BBH CurrencyView
- Market sentiment continue to improve modestly; European stocks and US futures both advance
- Finland ratifies changes to EFSF, Germany votes tomorrow; EUR/USD trades just ahead of 1.37
- EM price action of IDR & KRW reinforces themes; Hungary unemployment rate, Mexico GDP in focus
Market sentiment continues to improve, albeit modestly, as investors continue to remain somewhat optimistic that European policy makers are making headway towards mitigating the crisis. As a result, the EUR/USD traded at session highs, near 1.37, which coincided with European stocks reversing earlier losses and moving into positive territory. The EuroStoxx 600 is hanging on marginal gains, up 0.2%, with bank shares weighing on the index, down 0.5%. Asian stocks closed a touch higher, but trading was largely subdued overall. The MSCI Asia Pacific Index was up just 0.5%, while Japan’s Nikkei gained 0.15% by the Tokyo close. Yesterday’s rally was influenced by both quarter-end window dressing and hope that European policy makers finally understand both the severity and the urgency of the situation it is facing. Elsewhere, the BoE’s Miles is the latest MPC member to talk up the possibility of QE2 in the UK, which appears increasingly likely in Oct or Nov.
The euro zone, again, continues to occupy center stage. The noises out of Europe suggest that bank recapitalization and an enhanced EFSF is on the table, but the finer details are yet to be agreed and rhetoric in the last session or two highlights the difficult political process in getting all 17 euro members to agree to one plan. In fact, yesterday’s rally was interrupted by a news report suggesting that 7 of the 17 EZ members would like more private sector involvement in the Greek bailout. And while this morning Finland’s parliament ratified the expanded powers of the EFSF agreed in July, Finland’s demand for collateral in exchange for its share of any loans to the EFSF is unlikely to be fully addressed at this juncture. Indeed, the Finnish Finance Minister, Jutta Urpilainen, has argued that the EFSF should be ratified before the collateral deal is ironed out, arguing that “the EFSF is a tool. Finland’s collateral demand relates to the use of that tool, not the mechanism itself”. After Finland, seven other EZ parliaments will still have to ratify the changes to the EFSF, including Germany tomorrow. Nevertheless, the EUR/USD remains quite resilient and with the possibility for continued positive news flow (including the potential ratification of the EFSF by Germany and the announcement of the Troika’s aid transfer to Greece) we think it is likely that the EUR/USD could test the upper end of its recent range, between 1.380 – 1.40 in the coming days ahead of the ECB. The rub is that one single failure in this sequence is likely to be catastrophic, which attests to the non linearity of the potential outcomes the EZ is facing. What’s more, the potential for firm German and inflation figures (along with the higher M3) suggests to us that the case for a 50bps rate cut by the ECB next week is overstated. Still, some observers think that additional liquidity provisions are more likely but we would also not rule out a 25bps rate cut, leading to a consolidation in the EUR/USD rally.
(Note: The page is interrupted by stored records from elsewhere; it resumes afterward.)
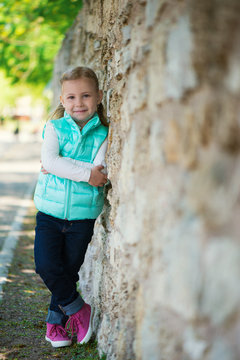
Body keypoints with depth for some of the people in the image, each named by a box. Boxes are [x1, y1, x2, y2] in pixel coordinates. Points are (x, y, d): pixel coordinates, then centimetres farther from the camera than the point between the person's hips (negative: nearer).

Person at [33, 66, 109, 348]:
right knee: (47, 266, -12)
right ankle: (78, 309, 12)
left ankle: (56, 322, 30)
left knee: (69, 271, 9)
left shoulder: (103, 135, -2)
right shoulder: (54, 128, 0)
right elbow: (49, 160, -17)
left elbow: (100, 173, -16)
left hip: (83, 216, 0)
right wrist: (85, 173, -23)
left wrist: (61, 167, -18)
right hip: (50, 212, 0)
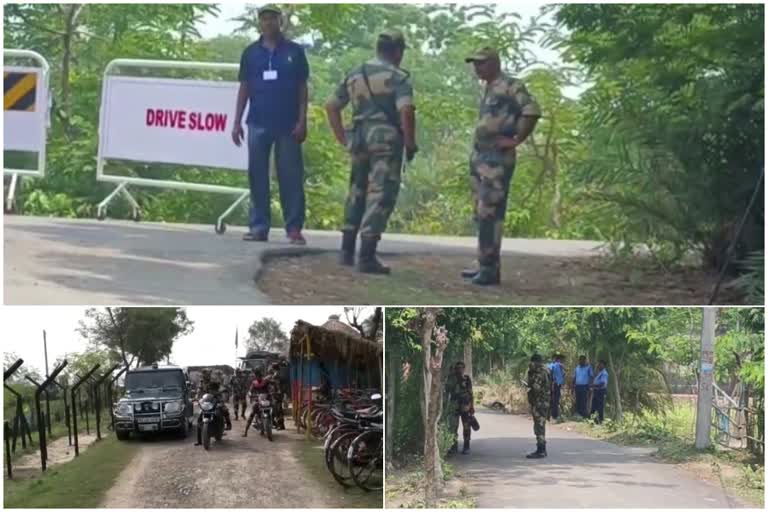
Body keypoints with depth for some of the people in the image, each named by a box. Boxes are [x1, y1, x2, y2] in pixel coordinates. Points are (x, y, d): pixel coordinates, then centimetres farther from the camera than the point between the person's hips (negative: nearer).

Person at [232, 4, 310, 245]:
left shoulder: (294, 51, 5)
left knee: (291, 176, -2)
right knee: (257, 176, 3)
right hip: (258, 123, 2)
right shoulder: (251, 53, 9)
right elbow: (244, 88, 11)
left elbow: (302, 88, 4)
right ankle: (259, 227, 8)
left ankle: (294, 228, 1)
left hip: (288, 124, -2)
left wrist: (302, 121, -5)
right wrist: (237, 122, 4)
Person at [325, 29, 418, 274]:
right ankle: (366, 257, -8)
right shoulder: (398, 77, -5)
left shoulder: (355, 74, 15)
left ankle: (347, 251, 23)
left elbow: (331, 106, 15)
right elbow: (406, 111, -19)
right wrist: (410, 144, -8)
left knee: (357, 192, 20)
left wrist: (343, 139, 17)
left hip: (360, 139, 6)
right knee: (380, 196, -4)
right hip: (386, 140, -6)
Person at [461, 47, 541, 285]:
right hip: (479, 157, 10)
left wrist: (516, 140, -18)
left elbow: (532, 111, -22)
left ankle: (490, 268, -10)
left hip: (497, 159, -10)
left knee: (489, 214, -12)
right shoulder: (489, 90, 19)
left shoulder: (510, 86, -9)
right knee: (481, 214, 11)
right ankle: (486, 264, 16)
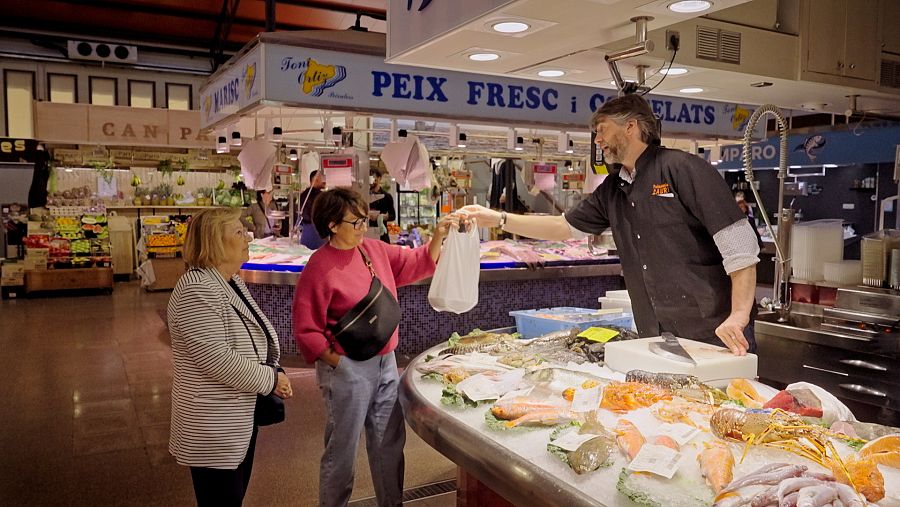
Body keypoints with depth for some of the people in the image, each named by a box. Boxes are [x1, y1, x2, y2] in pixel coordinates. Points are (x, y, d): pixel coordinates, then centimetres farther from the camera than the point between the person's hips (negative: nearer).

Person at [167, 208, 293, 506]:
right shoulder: (197, 290, -23)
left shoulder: (232, 281, 7)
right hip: (213, 425, -9)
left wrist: (275, 372, 1)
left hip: (240, 416, 9)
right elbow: (216, 360, -28)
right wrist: (270, 380, -18)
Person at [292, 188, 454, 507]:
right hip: (347, 370, -7)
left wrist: (438, 237, -3)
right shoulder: (319, 268, -16)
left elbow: (417, 263, 12)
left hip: (385, 363, 7)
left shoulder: (374, 249, 4)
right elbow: (306, 331, -14)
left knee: (390, 442, 18)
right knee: (342, 449, 8)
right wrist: (337, 362, -16)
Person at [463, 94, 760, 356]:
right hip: (657, 338, 6)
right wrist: (499, 219, 11)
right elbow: (565, 226, 18)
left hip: (714, 331, -6)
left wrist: (739, 315, -21)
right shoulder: (611, 190, 11)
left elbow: (738, 243, -15)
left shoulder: (684, 169, -11)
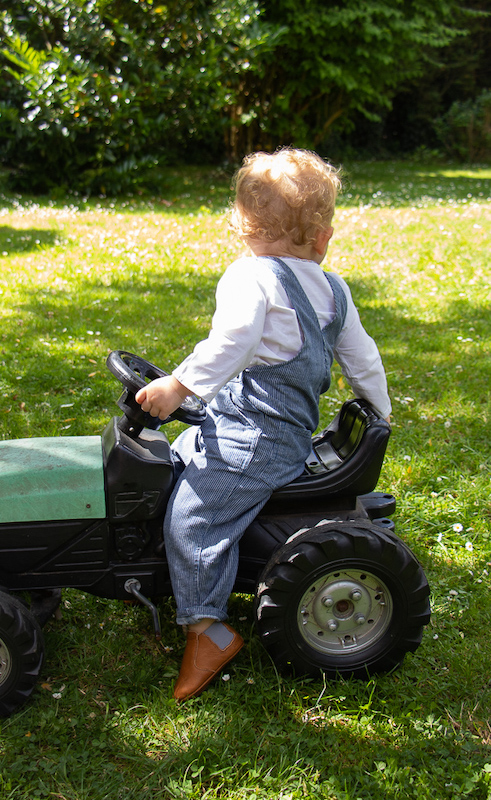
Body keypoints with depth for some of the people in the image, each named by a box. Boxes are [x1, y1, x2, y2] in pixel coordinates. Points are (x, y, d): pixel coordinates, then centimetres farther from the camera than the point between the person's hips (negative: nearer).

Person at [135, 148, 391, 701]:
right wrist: (380, 414, 32)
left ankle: (207, 628, 0)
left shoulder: (253, 276, -13)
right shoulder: (333, 290, 10)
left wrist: (177, 386, -24)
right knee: (179, 459, 21)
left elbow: (230, 343, -29)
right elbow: (362, 359, 18)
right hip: (291, 425, 9)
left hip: (256, 436, -9)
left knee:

In the EM space the past few days of price action has reinforced many of the themes we have been discussing, especially given the outperformance of IDR and KRW in the region. In Asia, we think that the balance of risk starts to shift when USD/IDR approaches 8900 and USD/KRW approaches 1200. IDR and KRW will be supported by relatively more aggressive official intervention during periods risk-off and will likely benefit from stronger rebounds during periods of risk-on. A similar logic applies to USD/SGD around the 1.29-30 level, around were we see an excellent level to get short USD. Also note that data out of Singapore remains on the strong side, in line with our view that the MAS will continue to appreciate the REER SGD – albeit at a slower pace. In relative terms, India’s twin deficits relegate INR to our short currency of choice until we get a sustained recovery in global equity markets. In CEE, Hungary’s unemployment remained at 10.8% in August, in line with consensus. Overall, the figure has remained flat over the previous 3-months which has seen activity remain steady at 56% – the highest figure seen in the past 10 years. In fact, in spite of the intensification of the euro zone debt crisis and weak domestic backdrop, Hungary managed to create 32k more jobs than a year ago. Taken together, strong rise in the activity rate keeps the labor market loose, a net benefit for employers and the inflation backdrop, although this reflects lost earning capacities of households. In the North American session, Mexico releases its months GDP proxy for the month of July, with the market consensus expecting a rise of 3.65%. Notwithstanding economic performance, which is showing signs of a slowdown price action today is likely to be dominated by a potential Greek solution. We prefer new longs below 13.30.